(TASK BRIEF)
The answer must be every line from the entries below that contains "Mail".
[[ GIVEN DATA open ]]
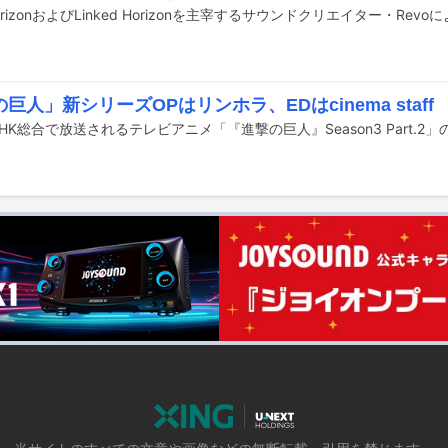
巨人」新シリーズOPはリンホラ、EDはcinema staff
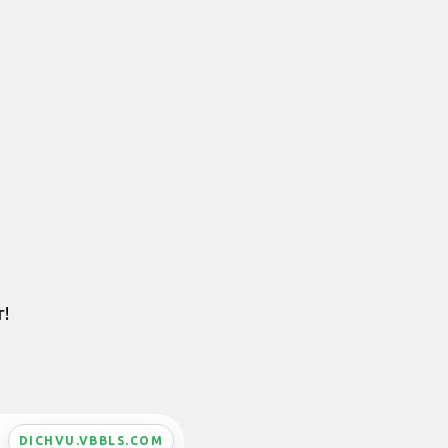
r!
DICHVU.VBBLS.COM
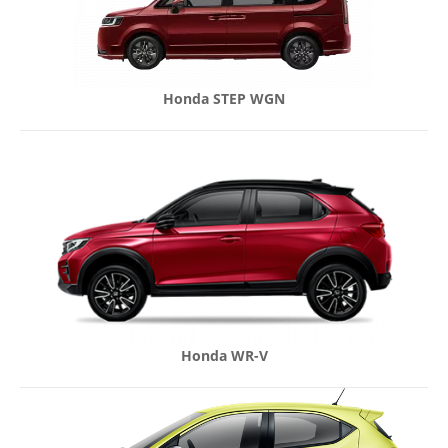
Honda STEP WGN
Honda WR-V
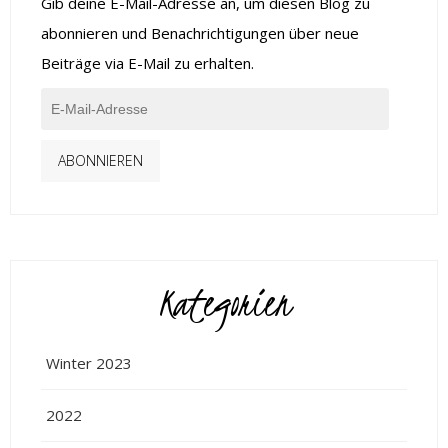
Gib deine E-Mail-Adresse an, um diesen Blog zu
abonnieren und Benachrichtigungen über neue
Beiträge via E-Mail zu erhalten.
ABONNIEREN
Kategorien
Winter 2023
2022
[[ GIVEN DATA closed ]]
(EXPECTED ANSWER)
Gib deine E-Mail-Adresse an, um diesen Blog zu
Beiträge via E-Mail zu erhalten.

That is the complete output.